Debatten über soziale Ungleichheit in Deutschland thematisieren häufig die Lage der Mittelschicht. Beispielsweise wird seit Jahren ein „Schrumpfen der Mittelschicht“ diagnostiziert. Auch scheint die „Angst der Mittelschicht vor dem sozialen Abstieg“ zuzunehmen. Bei genauerer Betrachtung zeigt sich, dass diese Debatte mindestens zwei Aspekte hat: Zum einen geht es um sozialen Abstieg aus gesicherten Positionen in der Mittelschicht. Zum anderen werden blockierte Aufstiegswege in die Mittelschicht für Arbeitsmarkteinsteiger thematisiert. Diese Perspektiven werden in der bisherigen Forschung meist unabhängig voneinander betrachtet. Auf der einen Seite stehen Arbeiten, die sich beispielsweise mit dem Armutsrisiko in der Haupterwerbsphase des Lebensverlaufs beschäftigen. Auf der anderen Seite befassen sich Forscher mit Karrierewegen von Arbeitsmarkteinsteigern. In diesem Projekt führen wir diese beiden Aspekte zusammen, indem wir langfristige Einkommensverläufe nach der Erstausbildung sowie der Etablierung auf dem Arbeitsmarkt untersuchen. Im Kohortenvergleich soll dann der Frage nachgegangen werden, ob es eine Zunahme von Abstiegen aus der Mittelschicht gegeben hat und welche Dynamiken diesen zugrunde liegen.

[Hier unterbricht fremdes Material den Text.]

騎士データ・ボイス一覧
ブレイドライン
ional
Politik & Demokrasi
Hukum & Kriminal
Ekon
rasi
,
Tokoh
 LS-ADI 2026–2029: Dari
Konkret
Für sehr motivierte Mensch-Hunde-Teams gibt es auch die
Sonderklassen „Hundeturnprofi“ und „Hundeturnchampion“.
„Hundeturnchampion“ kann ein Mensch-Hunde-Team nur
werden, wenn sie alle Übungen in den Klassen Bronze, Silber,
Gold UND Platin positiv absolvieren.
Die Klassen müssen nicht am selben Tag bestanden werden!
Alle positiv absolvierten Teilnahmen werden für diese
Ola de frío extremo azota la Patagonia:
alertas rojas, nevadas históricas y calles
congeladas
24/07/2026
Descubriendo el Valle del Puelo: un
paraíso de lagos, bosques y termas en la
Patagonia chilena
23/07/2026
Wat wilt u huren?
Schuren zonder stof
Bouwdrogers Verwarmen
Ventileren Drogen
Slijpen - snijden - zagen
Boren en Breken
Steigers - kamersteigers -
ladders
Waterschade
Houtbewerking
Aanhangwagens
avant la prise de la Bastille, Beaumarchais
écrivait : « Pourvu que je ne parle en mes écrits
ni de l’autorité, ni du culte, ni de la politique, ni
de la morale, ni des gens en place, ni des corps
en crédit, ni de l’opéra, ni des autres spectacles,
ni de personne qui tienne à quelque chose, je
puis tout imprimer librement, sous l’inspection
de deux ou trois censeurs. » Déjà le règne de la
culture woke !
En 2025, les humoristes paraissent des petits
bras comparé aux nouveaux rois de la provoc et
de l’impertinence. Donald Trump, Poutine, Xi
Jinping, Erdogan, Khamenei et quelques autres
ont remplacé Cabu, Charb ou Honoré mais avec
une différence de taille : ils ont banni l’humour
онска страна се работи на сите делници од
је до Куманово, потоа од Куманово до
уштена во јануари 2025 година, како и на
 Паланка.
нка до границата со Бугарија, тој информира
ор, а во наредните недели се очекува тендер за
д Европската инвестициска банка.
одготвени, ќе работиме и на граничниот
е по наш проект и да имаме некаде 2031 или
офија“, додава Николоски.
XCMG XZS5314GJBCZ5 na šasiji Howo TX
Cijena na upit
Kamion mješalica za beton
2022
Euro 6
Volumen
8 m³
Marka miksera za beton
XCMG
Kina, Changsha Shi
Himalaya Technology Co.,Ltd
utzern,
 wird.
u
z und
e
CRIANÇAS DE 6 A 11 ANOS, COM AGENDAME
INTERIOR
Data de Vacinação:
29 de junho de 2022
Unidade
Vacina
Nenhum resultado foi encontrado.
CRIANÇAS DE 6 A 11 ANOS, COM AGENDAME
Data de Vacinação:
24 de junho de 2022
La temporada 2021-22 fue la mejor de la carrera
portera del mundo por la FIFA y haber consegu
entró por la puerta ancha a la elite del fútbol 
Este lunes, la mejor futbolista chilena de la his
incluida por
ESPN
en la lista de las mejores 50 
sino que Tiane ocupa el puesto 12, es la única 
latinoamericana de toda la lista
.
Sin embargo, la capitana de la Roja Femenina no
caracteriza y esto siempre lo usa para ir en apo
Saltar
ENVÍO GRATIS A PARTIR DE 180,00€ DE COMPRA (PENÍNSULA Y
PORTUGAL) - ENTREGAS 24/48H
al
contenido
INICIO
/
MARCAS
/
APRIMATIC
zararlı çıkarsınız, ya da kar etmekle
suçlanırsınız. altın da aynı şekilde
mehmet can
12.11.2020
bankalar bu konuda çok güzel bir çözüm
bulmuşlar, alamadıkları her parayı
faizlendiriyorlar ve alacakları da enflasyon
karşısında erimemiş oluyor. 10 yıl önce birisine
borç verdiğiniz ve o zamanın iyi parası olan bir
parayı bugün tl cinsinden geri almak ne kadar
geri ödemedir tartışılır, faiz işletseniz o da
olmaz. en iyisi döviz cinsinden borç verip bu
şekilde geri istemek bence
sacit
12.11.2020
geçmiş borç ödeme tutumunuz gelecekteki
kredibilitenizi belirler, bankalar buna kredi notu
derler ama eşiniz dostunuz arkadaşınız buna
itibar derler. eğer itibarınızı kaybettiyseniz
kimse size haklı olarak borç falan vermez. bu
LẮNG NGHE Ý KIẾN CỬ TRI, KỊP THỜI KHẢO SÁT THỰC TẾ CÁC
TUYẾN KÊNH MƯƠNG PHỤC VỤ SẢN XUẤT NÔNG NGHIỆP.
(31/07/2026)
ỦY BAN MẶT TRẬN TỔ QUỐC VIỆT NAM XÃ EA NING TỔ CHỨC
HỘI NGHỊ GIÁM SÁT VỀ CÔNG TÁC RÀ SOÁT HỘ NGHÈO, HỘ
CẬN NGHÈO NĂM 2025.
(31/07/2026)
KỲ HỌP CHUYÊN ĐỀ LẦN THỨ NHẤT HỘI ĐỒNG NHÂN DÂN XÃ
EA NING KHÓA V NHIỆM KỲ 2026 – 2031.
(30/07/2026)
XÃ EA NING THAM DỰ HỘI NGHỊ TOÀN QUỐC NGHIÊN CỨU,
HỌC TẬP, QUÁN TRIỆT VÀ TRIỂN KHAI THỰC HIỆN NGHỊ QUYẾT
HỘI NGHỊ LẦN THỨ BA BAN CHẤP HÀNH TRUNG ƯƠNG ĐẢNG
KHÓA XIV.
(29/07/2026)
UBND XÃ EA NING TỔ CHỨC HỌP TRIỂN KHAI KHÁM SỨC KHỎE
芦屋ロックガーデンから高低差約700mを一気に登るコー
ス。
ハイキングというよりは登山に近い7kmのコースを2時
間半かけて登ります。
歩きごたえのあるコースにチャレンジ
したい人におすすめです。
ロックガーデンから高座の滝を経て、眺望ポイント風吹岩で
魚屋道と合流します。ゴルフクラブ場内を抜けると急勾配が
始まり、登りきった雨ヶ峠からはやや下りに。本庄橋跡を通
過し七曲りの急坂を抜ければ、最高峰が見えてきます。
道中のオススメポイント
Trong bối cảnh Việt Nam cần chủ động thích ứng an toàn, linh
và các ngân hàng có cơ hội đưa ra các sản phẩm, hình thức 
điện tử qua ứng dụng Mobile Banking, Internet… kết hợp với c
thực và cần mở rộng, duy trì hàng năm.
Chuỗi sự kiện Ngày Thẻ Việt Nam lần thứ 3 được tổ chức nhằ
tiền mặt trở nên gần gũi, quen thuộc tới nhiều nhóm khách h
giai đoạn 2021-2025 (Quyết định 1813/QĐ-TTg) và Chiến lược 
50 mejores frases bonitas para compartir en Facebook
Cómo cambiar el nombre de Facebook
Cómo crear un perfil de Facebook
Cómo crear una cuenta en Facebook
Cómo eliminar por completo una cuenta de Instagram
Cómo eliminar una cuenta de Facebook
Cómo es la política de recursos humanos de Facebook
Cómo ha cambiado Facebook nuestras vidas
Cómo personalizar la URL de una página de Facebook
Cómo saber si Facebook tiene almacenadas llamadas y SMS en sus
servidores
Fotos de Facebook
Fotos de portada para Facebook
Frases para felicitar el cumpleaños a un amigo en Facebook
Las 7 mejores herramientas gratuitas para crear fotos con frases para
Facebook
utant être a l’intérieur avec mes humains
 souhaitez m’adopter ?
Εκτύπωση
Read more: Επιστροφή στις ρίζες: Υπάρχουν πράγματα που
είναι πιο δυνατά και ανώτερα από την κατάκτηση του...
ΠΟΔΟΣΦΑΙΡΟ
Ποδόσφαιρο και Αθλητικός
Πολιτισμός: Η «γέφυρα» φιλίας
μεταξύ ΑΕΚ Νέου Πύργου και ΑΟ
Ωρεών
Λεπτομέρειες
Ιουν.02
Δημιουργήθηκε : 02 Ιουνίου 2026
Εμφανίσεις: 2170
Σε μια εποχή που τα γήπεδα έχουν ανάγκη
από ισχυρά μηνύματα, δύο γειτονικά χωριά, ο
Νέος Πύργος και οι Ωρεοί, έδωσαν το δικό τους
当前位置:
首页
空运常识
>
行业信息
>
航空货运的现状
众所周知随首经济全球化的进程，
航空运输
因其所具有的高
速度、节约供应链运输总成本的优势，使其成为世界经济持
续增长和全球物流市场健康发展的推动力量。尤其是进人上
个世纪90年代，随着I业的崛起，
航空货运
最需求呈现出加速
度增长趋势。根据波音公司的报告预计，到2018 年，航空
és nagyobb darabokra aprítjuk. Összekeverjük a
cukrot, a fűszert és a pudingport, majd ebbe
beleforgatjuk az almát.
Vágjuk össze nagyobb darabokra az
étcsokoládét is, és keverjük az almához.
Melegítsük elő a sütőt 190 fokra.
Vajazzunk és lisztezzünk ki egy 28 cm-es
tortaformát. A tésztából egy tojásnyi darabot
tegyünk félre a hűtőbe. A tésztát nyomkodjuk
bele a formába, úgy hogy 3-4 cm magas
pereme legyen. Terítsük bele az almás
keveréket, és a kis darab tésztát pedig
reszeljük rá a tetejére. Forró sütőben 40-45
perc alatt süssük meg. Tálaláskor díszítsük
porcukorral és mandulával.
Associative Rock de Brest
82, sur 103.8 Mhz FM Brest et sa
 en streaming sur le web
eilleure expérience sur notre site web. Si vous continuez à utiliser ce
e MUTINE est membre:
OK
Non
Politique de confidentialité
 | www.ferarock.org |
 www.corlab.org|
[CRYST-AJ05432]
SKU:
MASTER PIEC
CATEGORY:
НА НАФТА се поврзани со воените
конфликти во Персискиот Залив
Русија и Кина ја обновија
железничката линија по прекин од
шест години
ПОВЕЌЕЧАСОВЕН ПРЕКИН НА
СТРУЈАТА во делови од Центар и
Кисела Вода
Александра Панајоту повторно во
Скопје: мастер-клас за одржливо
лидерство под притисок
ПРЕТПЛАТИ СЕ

Um diese Entwicklung besser zu verstehen, beschreiben wir längerfristige Einkommensverläufe (5-10 Jahre) mithilfe von Sequenzanalysen. Mithilfe dieser Methode können idealtypische Verlaufsmuster identifiziert werden. So können wir beispielsweise untersuchen, ob es vermehrt ein schrittweises Abrutschen, d.h. verzögerte Abstiege aus der Mittelschicht gibt, wie es etwa auf Grund der Abschaffung der am Ziel des Statuserhalts orientierten Arbeitslosenhilfe vermutet werden könnte. Oder gibt es stattdessen mehr Abstiege von Personen, die sich zuvor längerfristig im armutsnahen Bereich aufgehalten haben? Auch können wir mit unserer Methode feststellen, ob es eine Zunahme von Einkommensschwankungen gegeben hat. Nehmen also beispielsweise Einkommensverläufe zu, die von wiederholten Aus- und Eintritten in den Armutsbereich gekennzeichnet sind? Diese Arbeit ist auch ein Versuch, Querschnitt- und Längsschnittbetrachtungen von sozialer Ungleichheit wieder stärker zu vereinen. In der Querschnittsperspektive werden häufig Stabilitäten überbetont, während in der Längsschnittperspektive Dynamiken die Ergebnisse stark beeinflussen. Unsere Betrachtung der langfristigen Verläufe bietet eine Möglichkeit, beide Perspektiven in die Analyse einfließen zu lassen.